Die Erlöse des aktuellen Songs gehen an Arthelps für Projekte in der Ukraine - sind auch weitere Aktionen geplant, an denen Sie teilnehmen werden?
Harris: Einige - zum Beispiel die Kampagne «Letters for Better Days», die die grösste NFT-Charity-Aktion aller Zeiten werden soll und wie ich finde eine grossartige Idee ist: Sowohl bekannte Persönlichkeiten als auch ganz normale Menschen verfassen handschriftlich je einen Brief, in dem sie über ihre Gedanken, Ängste, Sorgen, aber auch Wünsche, Hoffnungen zur aktuellen Situation reflektieren.
Diese Briefe werden dann digitalisiert und als verschlossene NFTs versteigert, deren Erlös über Arthelps an die Kriegsopfer gespendet wird. Nach 12 Monaten können die Spenderinnen und Spender ihre digitalen Briefe dann öffnen und sich diese Gedanken durchlesen. Wie ich finde eine grossartige Aktion, die zwar aus einem traurigen Grund entstanden ist, mir aber dennoch viel Hoffnung gibt - weil sie zeigt, dass es so wahnsinnig viele tolle, kreative, empathische und hilfsbereite Menschen gibt, die Grösse zeigen und sich für die einsetzen, die ihre Unterstützung brauchen. Das macht Menschlichkeit aus und gibt mir auch in Tagen wie diesen viel Kraft.

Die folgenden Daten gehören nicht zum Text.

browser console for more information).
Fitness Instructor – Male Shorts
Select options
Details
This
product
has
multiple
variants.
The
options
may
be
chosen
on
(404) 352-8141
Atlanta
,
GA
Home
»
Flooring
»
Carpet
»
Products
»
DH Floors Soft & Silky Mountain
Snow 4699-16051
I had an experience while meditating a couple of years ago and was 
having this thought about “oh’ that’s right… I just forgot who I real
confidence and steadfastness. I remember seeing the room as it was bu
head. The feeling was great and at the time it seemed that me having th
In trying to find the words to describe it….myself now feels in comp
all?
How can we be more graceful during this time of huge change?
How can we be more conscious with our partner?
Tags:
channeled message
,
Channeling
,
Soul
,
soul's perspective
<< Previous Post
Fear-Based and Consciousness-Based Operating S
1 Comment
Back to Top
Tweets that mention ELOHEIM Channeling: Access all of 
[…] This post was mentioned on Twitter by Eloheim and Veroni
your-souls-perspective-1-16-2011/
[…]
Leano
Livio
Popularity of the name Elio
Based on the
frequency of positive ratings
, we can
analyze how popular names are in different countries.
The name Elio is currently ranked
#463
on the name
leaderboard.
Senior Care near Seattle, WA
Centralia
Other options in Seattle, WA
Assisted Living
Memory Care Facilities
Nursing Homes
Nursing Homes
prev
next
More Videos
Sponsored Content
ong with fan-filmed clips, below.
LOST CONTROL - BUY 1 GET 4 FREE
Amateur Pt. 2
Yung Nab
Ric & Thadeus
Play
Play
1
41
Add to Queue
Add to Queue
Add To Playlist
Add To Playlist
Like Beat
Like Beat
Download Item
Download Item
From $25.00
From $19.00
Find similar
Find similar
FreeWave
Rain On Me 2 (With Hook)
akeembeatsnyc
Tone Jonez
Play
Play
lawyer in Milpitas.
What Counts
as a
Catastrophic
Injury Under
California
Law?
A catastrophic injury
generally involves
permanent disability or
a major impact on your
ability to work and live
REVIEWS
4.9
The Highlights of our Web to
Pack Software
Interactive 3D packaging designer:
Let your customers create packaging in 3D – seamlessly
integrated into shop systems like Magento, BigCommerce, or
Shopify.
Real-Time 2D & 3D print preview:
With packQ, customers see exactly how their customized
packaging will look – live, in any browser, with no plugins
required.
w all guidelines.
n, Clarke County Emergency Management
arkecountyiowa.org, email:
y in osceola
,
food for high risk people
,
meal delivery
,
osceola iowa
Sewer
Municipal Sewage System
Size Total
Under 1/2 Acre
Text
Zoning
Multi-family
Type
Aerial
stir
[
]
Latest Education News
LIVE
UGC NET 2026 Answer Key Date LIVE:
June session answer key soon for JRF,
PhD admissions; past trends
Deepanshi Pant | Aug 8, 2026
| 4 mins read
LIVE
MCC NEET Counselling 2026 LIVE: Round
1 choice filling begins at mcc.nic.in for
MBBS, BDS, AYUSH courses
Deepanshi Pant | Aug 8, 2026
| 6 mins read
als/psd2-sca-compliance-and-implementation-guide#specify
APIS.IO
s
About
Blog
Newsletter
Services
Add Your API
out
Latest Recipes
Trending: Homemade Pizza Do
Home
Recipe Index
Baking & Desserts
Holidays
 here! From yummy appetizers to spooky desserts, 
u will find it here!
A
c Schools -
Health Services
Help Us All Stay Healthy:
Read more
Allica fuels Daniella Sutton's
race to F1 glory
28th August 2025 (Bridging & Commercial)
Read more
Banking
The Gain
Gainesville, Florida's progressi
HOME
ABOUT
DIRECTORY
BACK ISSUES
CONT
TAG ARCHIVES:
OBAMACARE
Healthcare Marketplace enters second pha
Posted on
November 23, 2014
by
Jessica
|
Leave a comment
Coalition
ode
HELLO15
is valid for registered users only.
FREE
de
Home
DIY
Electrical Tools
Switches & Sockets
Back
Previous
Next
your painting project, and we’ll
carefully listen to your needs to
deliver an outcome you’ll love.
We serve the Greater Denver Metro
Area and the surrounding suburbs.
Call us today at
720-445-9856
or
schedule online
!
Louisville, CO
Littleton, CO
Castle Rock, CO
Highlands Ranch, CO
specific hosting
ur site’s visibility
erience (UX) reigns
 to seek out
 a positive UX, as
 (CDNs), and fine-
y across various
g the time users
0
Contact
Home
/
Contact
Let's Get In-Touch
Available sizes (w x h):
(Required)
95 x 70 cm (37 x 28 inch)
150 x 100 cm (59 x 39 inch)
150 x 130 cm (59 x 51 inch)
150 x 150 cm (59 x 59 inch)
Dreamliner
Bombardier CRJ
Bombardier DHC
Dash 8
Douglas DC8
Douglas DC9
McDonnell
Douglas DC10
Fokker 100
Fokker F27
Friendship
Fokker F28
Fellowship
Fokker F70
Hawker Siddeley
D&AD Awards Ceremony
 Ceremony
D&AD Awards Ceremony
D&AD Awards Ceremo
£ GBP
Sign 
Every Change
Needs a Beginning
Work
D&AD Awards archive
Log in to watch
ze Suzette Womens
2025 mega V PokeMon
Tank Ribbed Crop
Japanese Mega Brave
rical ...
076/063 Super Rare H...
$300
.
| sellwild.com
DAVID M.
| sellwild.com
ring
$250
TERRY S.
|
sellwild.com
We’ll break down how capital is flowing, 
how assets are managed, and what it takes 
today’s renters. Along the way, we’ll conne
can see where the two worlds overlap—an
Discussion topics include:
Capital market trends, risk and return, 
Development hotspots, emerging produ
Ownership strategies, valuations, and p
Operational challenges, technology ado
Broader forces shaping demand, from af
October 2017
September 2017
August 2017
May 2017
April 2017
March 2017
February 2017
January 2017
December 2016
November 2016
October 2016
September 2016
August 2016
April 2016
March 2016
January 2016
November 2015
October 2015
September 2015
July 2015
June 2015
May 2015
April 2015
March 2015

Sie sind in einer musikalischen Familie aufgewachsen, Ihr Vater Ricky ist es gewohnt, vor der Kamera zu stehen. Inwiefern hat Sie das für Ihre eigene Karriere geprägt?
Harris: Das Aufwachsen in einer musikalischen Familie hat mich definitiv sehr geprägt - ständig von grossartiger Musik umgeben zu sein, hat es quasi unvermeidlich gemacht, eine Leidenschaft für Musik zu entwickeln. Die Karriere meines Vaters hingegen hat meine eigentlich überhaupt nicht geprägt, da er zum einen in einer ganz anderen Branche tätig war und seine Talkshowzeiten zum anderen schon etwas länger zurückliegen. Ich glaube aber, dass ich es unter anderem seinen Genen zu verdanken habe, dass ich kein Problem damit habe, vor Kameras oder grossen Menschenmassen zu stehen, sondern das sogar eher geniesse. Dafür bin ich sehr dankbar.
Haben Sie den ESC schon immer verfolgt?
Harris: Tatsächlich nein. Aber ich fand, dass der ESC schon immer eine grossartige Veranstaltung war, da er ganz Europa unter dem schönsten Motto der Welt, nämlich Musik, zusammenbringt. Er ist eigentlich das Einzige, das ich mit dem Wort Europa verbinde, das voll und ganz positiv, friedlich und harmonisch ist. Gerade in der momentanen Situation auf diesem Kontinent können wir, wie ich finde, diese einheitliche Friedsamkeit sehr gut vertragen.
Haben Sie einen Lieblingssong aus den vergangenen Jahren?
Harris: Auf jeden Fall «Arcade» von Duncan Laurence. Ich liebe die Intimität und Reduziertheit des Songs und der Performance, weil die Emotionen so perfekt transportiert und keine Ablenkungen geschaffen werden, was, wie ich finde, sehr untypisch für den ESC ist.